第25話 虹色の弾丸と、豪快!ヤシ殻焼きタタキ
バシャァァァンッ!
海面が爆発したかのような水柱が上がる。 リズが指差した先で、七色の光をまとった魚影が、弾丸のような速度で宙を舞っていた。 『レインボー・カツオ(虹色鰹)』。 その速度は音速に迫り、鱗は光を屈折させて姿を消す「海の幻影」だ。

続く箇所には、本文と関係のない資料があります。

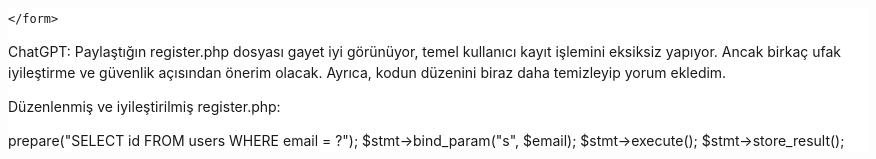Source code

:     </form>
</div>
</body>
</html>
ChatGPT:
Paylaştığın register.php dosyası gayet iyi görünüyor, temel kullanıcı kayıt işlemini eksiksiz yapıyor. Ancak birkaç ufak iyileştirme ve güvenlik açısından önerim olacak. Ayrıca, kodun düzenini biraz daha temizleyip yorum ekledim.

Düzenlenmiş ve iyileştirilmiş register.php:
<?php
if (session_status() == PHP_SESSION_NONE) {
    session_start();
}

// Zaten giriş yapılmışsa dashboard'a yönlendir
if (isset($_SESSION['user_id'])) {
    header("Location: dashboard.php");
    exit();
}

require_once 'includes/db.php';

$errors = [];

if ($_SERVER["REQUEST_METHOD"] == "POST") {
    // Girdi verilerini al ve temizle
    $username = trim($_POST["username"] ?? '');
    $email = trim($_POST["email"] ?? '');
    $password = $_POST["password"] ?? '';
    $confirm_password = $_POST["confirm_password"] ?? '';

    // Doğrulama
    if ($username === '') {
        $errors[] = "Kullanıcı adı boş bırakılamaz.";
    }

    if ($email === '' || !filter_var($email, FILTER_VALIDATE_EMAIL)) {
        $errors[] = "Geçerli bir e-posta adresi giriniz.";
    }

    if ($password === '') {
        $errors[] = "Şifre boş bırakılamaz.";
    } elseif (strlen($password) < 6) {
        $errors[] = "Şifre en az 6 karakter olmalıdır.";
    }

    if ($password !== $confirm_password) {
        $errors[] = "Şifreler eşleşmiyor.";
    }

    // Eğer doğrulama başarılıysa veritabanı işlemi
    if (empty($errors)) {
        // Aynı e-posta kullanılmış mı kontrol et
        $stmt = $conn->prepare("SELECT id FROM users WHERE email = ?");
        $stmt->bind_param("s", $email);
        $stmt->execute();
        $stmt->store_result();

「は、速いです! 目で追えません!」 「問題ない。奴の動きは直線的だ」
ボルグは波打ち際に立ち、足元の海水に魔剣グラムの切っ先を浸した。
『おい、塩水に浸けるな。錆びるぞ。あと電気分解して塩素ガスとか出たらどうする』 「黙ってろ。刀身で**『水の振動』を読むんだ**」
ボルグは海中の微細な揺れを、魔剣を通じてセンサーのように感じ取っていた。魚の筋肉の収縮、水の抵抗、進行方向。すべてが手に取るようにわかる。
「――そこだ」
ズバァッ!
ボルグは海面に向かって、剣を一閃させた。 だが、魚を斬ったのではない。 剣圧によって「真空の壁」を作り出し、カツオの進行方向を塞いだのだ。
ドンッ! 見えない壁に激突したカツオが、脳震盪を起こしてプカ~と浮かんできた。
「傷ひとつつけずに確保した。完璧だ」 『……地味な技だな』
*
浜に引き上げられたレインボー・カツオは、丸々と太っていた。 七色に輝く皮の下には、脂の乗った赤身が詰まっているはずだ。
「よし、タタキにするぞ」 「タタキって、お魚を叩くんですか?」 「いや、表面を炙るんだ。カツオは皮と身の間に一番旨味がある。だが、皮は硬くて生じゃ食えない。だから――」
ボルグは周囲に落ちていた乾燥したヤシの葉と、ココナッツの殻を大量に集め、カツオの周りに積み上げた。 本来は「藁」で焼くのが定石だが、ここは南国。代用品を使う。 ヤシの葉は油分を含んでおり、一瞬で超高温の炎が上がるのだ。
「リズ、離れてろ。キャンプファイヤーだ」
ボッ!!
ボルグが種火を投げ込むと、爆発的に炎が燃え上がった。 高さ3メートルにもなる紅蓮の火柱。 その炎の中へ、三枚におろしたカツオの柵を、金串に刺して突っ込む。
チリチリチリ……!
皮が焼ける音。脂が滴り落ち、炎がさらに勢いを増す。 勝負は数十秒。 表面だけをカリッと焼き、中は冷たいレアの状態を保つ。 ボルグは炎の勢いを見極め、絶妙なタイミングで引き上げた。
「今だ!」
引き上げたカツオを、氷水(魔剣の冷却機能で作った)にドボンと浸けて熱を止める。 水分を拭き取り、厚めにスライス。 断面は、外側が香ばしい焼き色、中心は鮮やかなルビー色という美しいグラデーションを描いていた。
皿に並べ、たっぷりのスライスニンニク、刻みネギ、ショウガを乗せ、最後に柑橘と醤油を合わせた特製ポン酢をぶっかける。
「『レインボー・カツオのヤシ殻焼きタタキ』だ」
香ばしい煙の匂い(スモーキーフレーバー)が、食欲を暴力的に刺激する。 リズは箸を伸ばし、薬味ごと肉厚な一切れを口いっぱいに頬張った。
ガブリ。
「……んんん〜ッ!!」
リズが身悶えする。 まずは、ヤシの葉の野性味あふれる香ばしさ。 カリッと焼けた皮目の歯ごたえ。 そして、中からトロリと溶け出す、濃厚な脂の甘み。 ポン酢の酸味とニンニクのパンチが、脂っこさを完全に中和し、次の一切れを誘う。
「香りがすごいです! 燻製みたい! お魚なのに、お肉のステーキみたいに濃厚! でも後味はさっぱり!」 「このカツオは、食べる部位によって味が変わる。腹側はトロ、背側は赤身だ」
ボルグも豪快に食らう。 南国の夕日を見ながら、浜辺で食うカツオのタタキ。 これ以上の贅沢はない。
「はぁ……幸せですぅ……」 「そうだな。……だが、のんびりもしていられんぞ」
ボルグは水平線を睨んだ。 夕日に照らされた海の向こうから、何やら巨大な「船団」が近づいてきていたからだ。 海賊旗を掲げた、黒いガレオン船の群れ。
『おい、あれは……『暴食の海賊団』じゃないか?』 グラムが面倒くさそうに言う。
「料理中の邪魔はさせん。……リズ、デザートの前に一仕事だ」
平和なバーベキューはここまで。 次なる客(敵)は、海の荒くれ者たちだ。